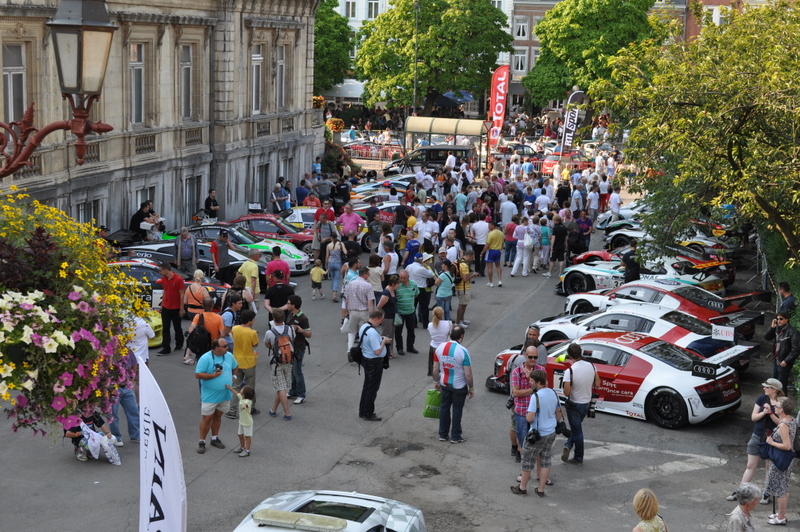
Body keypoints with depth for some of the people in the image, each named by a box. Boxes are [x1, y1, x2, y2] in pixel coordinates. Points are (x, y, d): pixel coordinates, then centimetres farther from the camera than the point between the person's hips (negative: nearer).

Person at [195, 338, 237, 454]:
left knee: (218, 416, 17)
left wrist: (233, 377, 5)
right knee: (207, 418, -1)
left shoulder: (229, 356, 1)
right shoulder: (205, 359, -17)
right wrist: (213, 375, -24)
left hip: (225, 394, 5)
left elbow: (234, 367, 20)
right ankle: (202, 442, 11)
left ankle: (215, 438, 31)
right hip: (210, 395, -5)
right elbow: (198, 374, -19)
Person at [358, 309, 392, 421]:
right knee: (372, 389, 6)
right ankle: (368, 414, 17)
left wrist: (381, 339, 4)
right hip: (374, 363, -9)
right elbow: (377, 351, -29)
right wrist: (384, 341, -14)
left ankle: (363, 411, 32)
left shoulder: (363, 327, 1)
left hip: (366, 360, 9)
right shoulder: (373, 333, -29)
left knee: (367, 386, 21)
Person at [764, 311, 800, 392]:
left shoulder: (792, 332, -19)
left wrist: (786, 361, -20)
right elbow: (766, 337, 6)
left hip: (784, 363, -7)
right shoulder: (777, 329, 2)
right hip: (776, 360, 7)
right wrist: (772, 327, -8)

## Instructions to follow
Would you set down every line of the data above exactly, skipping the pictures?

## Result
Body keypoints with depth for some of the people in the image, each named by a box. Boxes are [x1, y1, x2, y2] in pixel coordinates. Points are (x, y, d): pixel coordinates, then centimetres farther from the camera than the point between the person's hips (negative: nearer).

Person at [195, 338, 237, 454]:
left knee: (218, 416, 17)
left wrist: (233, 377, 5)
right knee: (207, 418, -1)
left shoulder: (229, 356, 1)
right shoulder: (205, 359, -17)
right wrist: (213, 375, -24)
left hip: (225, 394, 5)
left elbow: (234, 367, 20)
right ankle: (202, 442, 11)
left ankle: (215, 438, 31)
right hip: (210, 395, -5)
right elbow: (198, 374, -19)
Person at [358, 309, 392, 421]:
right knee: (372, 389, 6)
right ankle: (368, 414, 17)
left wrist: (381, 339, 4)
right hip: (374, 363, -9)
right elbow: (377, 351, -29)
right wrist: (384, 341, -14)
left ankle: (363, 411, 32)
left shoulder: (363, 327, 1)
left hip: (366, 360, 9)
right shoulder: (373, 333, -29)
left knee: (367, 386, 21)
Person at [764, 311, 800, 392]:
left shoulder: (792, 332, -19)
left wrist: (786, 361, -20)
right elbow: (766, 337, 6)
left hip: (784, 363, -7)
right shoulder: (777, 329, 2)
right hip: (776, 360, 7)
right wrist: (772, 327, -8)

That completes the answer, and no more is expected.